After, he prayed that God would grant him, also, sufficient faith to ride out life’s storms with such confidence.

What made those Moravians so calm in the face of a life-threatening storm? It was the same trait that the disciples in Mark’s story so badly lacked: total trust in Jesus Christ. After stretching out his arms and stilling the storm, Jesus turned to his companions and chastised them.

By their cowardly cringing and crying out in fear, they had revealed the shallowness of their faith.

Although they had been specially chosen for this journey, they had missed the boat.

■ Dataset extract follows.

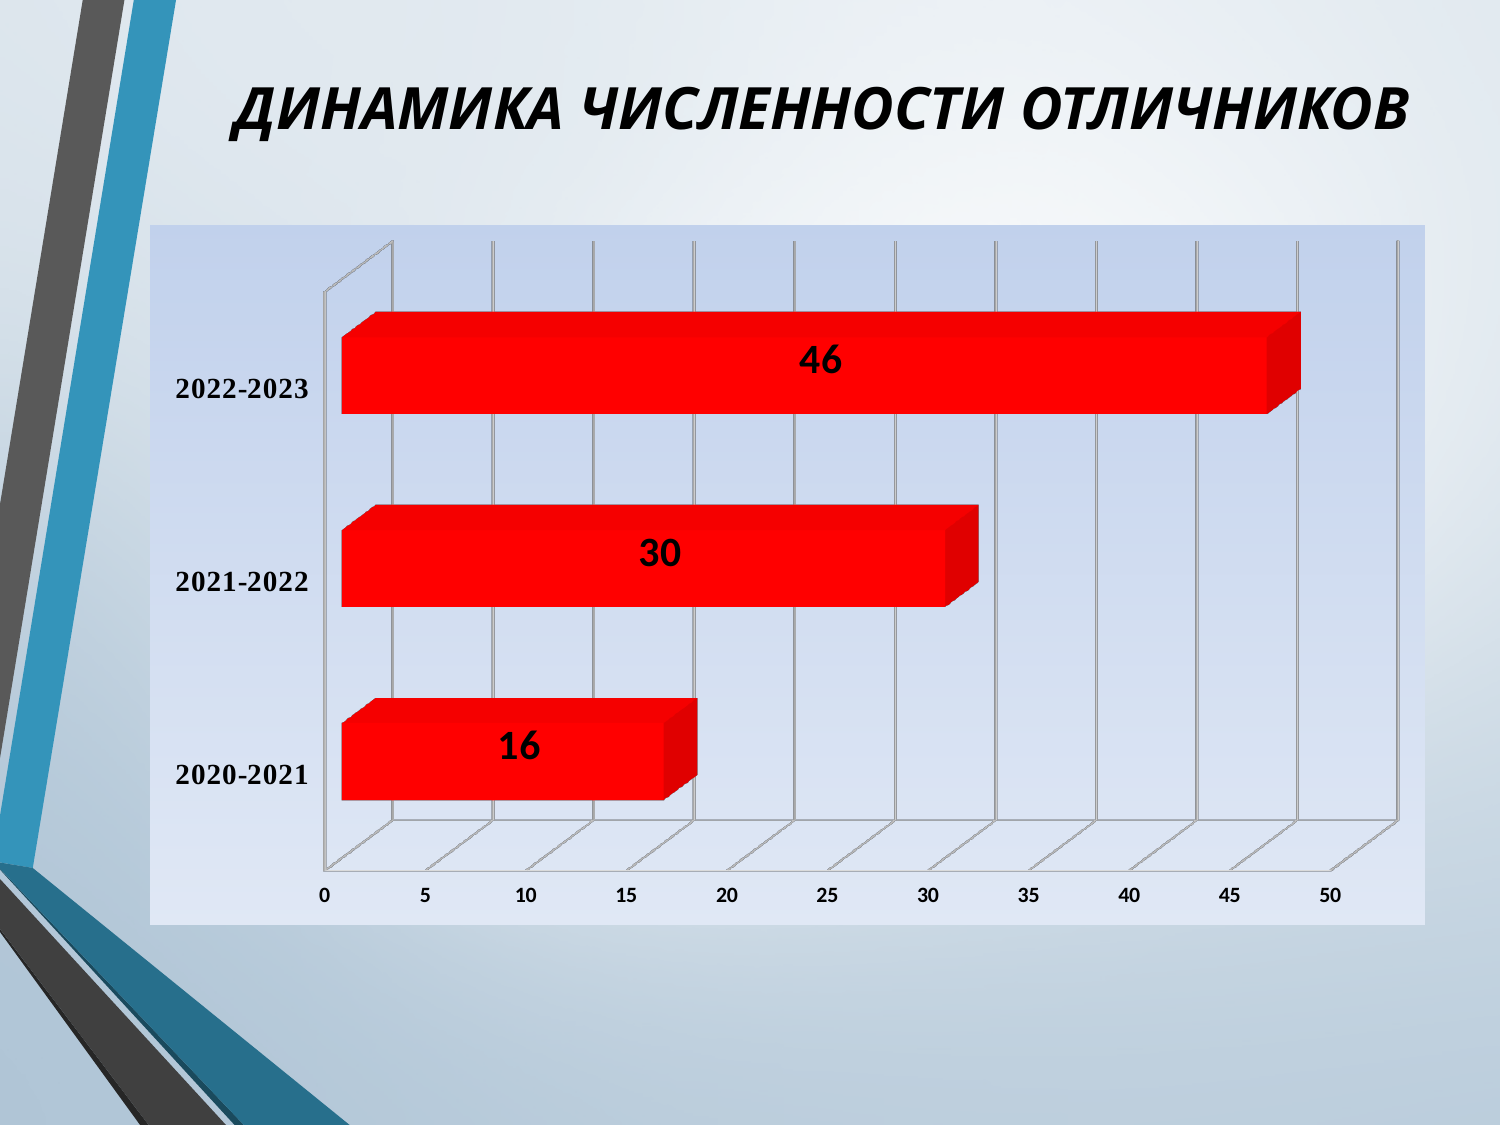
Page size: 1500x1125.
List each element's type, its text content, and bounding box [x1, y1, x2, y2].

We all have been specially chosen for this journey of faith. But when it comes to trusting God’s promises, will we, too, miss the boat? David wrote in his Psalms, “When I am afraid, I place my trust in you.”

Paul wrote in his letter to the Philippians, “I have the strength to face anything, by the power that Christ gives me.”

Ernest Becker, in his Pulitzer Prize-winning book. “The Denial of Death,” writes that all of our fears—the fear of rejection, the fear of abandonment, the fear of failure, the fear of separation and loss—these are all just manifestation of our real fear, the fear of death.

He may be right. Certainly the disciples were afraid of death. So how do we overcome this fear, how do we calm the demons of fear within? There’s only one antidote to that poison, my friends—faith.

Bishop Warren Chandler, whose name was given to the school of theology at Chandler University, was on his deathbed when one of his close friends asked him the question that all mortals, men and women, must answer: “Are you afraid? Do you fear crossing over the river of death?”

And Chandler replied, “Why? I belong to my father, who owns the land on both sides of the river.”

In life, and in death, and in life beyond death, we belong to God, and he is with us. That is our great salvation hope.

This morning I want you to understand that if you are immobilized by some fear in your life, God cares. He cares because that fear is interfering with his destiny, his will for you. It is Christ’s perfect love that casts out fears. At the foot of the cross you can be embraced by his loving arms and really understand those words from the old hymn, “God will take care of you, through every day, in every way.”